Modern logistics are a paragon of efficiency and productivity. New technologies allow shippers and carriers to track shipment-level data in painstaking detail and with near-real-time access. Unfortunately, the most crucial part of the shipping journey, final mile logistics, remains susceptible to big problems. To maintain success and avoid unnecessary costs, shippers and carriers alike need to understand why effective final mile logistics management is of the utmost importance in every transaction.
As explained by Business Insider, final mile logistics referred to the “last mile” stage of a shipment. This is the final leg of the shipping journey, and it is both the most expensive and time-consuming activity. Unfortunately, the final mile remains the area of least transparency in today’s shipping world. Seeing something is “out for delivery” offers little guidance or planning for consumers, and depending on the area, being out for delivery may mean delivery between 9 AM and 8 PM. Continuous delays resulting from traffic congestion, inability to obtain recipient signatures on packages requiring a signature for delivery and flat out refusals from recipients make final mile logistics management a nightmare. Final mile logistics is also the area of most significant concern for shippers and carriers. This concern derives from the effect poor final mile logistics may have on the entire supply chain.
The problem with final mile logistics is not limited to shipments that take three or four days to arrive. With the release of Amazon’s same-day service on millions of items, final mile logistics management is now simply logistics management. It is not enough to manage the entire shipping process and hope things go well on the last day. Instead, shippers and carriers must now consider final mile to reflect the whole shipping journey for items requiring same-day delivery. The problem is even worse for products available with two-hour delivery.

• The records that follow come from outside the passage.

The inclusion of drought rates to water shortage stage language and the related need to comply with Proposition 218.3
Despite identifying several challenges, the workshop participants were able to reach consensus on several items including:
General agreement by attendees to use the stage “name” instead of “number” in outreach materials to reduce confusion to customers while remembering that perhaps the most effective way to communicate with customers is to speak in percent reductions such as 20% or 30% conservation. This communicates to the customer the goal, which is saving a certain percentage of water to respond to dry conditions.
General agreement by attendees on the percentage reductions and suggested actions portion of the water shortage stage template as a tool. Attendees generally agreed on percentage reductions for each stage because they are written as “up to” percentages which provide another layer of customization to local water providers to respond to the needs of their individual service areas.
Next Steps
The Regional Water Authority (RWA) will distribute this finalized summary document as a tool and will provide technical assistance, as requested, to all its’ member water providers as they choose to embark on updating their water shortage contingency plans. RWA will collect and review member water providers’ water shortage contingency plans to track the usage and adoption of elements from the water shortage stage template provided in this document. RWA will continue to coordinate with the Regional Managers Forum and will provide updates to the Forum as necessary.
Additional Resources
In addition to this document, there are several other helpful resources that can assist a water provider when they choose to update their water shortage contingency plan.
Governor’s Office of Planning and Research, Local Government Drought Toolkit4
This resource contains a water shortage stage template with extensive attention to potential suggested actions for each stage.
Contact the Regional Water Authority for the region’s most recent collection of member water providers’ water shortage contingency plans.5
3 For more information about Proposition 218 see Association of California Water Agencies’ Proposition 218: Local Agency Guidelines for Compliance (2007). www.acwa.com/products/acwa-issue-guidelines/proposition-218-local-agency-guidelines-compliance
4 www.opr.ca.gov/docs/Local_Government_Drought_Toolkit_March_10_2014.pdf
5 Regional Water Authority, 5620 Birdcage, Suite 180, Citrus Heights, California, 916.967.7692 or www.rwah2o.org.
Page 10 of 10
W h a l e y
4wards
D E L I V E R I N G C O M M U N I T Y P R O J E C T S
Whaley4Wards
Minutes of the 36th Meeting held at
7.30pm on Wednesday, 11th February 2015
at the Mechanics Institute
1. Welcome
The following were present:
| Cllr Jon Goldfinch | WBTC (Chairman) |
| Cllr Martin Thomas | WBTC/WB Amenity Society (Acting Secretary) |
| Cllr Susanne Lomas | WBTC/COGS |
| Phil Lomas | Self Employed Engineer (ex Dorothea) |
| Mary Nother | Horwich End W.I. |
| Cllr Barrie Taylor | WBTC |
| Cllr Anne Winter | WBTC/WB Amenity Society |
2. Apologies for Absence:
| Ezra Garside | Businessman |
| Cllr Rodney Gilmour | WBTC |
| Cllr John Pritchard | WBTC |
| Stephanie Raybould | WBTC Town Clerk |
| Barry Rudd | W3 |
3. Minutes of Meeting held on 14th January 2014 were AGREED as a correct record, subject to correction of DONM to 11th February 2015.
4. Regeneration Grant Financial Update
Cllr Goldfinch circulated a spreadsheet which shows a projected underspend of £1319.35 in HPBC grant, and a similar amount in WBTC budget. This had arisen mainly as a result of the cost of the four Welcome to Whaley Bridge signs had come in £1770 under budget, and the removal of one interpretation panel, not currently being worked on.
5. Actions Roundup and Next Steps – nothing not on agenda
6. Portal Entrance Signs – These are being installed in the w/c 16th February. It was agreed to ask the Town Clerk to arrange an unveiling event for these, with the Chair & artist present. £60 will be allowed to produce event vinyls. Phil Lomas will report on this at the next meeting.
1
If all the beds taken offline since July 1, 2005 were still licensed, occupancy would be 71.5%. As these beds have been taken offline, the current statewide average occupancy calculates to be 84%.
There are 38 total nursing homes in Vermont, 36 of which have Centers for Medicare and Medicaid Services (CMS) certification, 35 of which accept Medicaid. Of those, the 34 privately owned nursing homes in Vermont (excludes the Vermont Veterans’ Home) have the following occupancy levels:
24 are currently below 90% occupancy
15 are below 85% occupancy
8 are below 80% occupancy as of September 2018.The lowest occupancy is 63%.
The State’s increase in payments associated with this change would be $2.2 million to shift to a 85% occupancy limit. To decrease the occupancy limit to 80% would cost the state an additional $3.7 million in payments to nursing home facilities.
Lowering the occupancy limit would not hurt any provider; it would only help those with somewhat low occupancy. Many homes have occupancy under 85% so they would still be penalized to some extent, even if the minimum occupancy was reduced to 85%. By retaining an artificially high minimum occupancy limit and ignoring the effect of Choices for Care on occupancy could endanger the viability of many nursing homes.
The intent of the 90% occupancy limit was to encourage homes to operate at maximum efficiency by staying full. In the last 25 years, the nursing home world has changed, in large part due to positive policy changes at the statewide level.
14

The path to gaining transparency in final mile logistics involves tracking more information surrounding all activities comprising the last day of movements for a package. While scans at the time of loading onto a final mile delivery truck do provide transparency, that transparency ends at the dock. As a result, customers, shippers, and carriers do not merely know where that shipment currently resides, but technology is changing the game. Consider the ELD mandate. That mandate requires the automatic logging of ours driven, and since most carriers utilize an automated time tracking software, connecting the ELD with GPS locations could increase visibility into that final mile. Furthermore, analyzing the data from such a system would allow for a prediction of when a product would arrive, accounting for traffic flow, congestion, delays, and more.
That is only part of the solution; the remainder lies in connecting data gathered regarding a truck’s real-time location, which can also be collected from the final delivery scan of each product, relaying such information to the transportation management system (TMS). This enables visibility throughout the entire shipment lifespan, reports Logistics Viewpoints. The TMS is an intelligent business component in final mile logistics management.
As technology continues to evolve, shippers and carriers have vast opportunities to drive expenses into retreat and achieve higher customer service levels. To unlock the full potential of e-commerce and successful supply chain management, all parties must turn their gaze to final mile logistics management. Implementing a comprehensive logistics management strategy that considers a shipment from its point of origin until final delivery is essential. Furthermore, those that leverage advanced capabilities, including a TMS with last mile and white glove functionality, will see higher profitability and increased competitive advantage.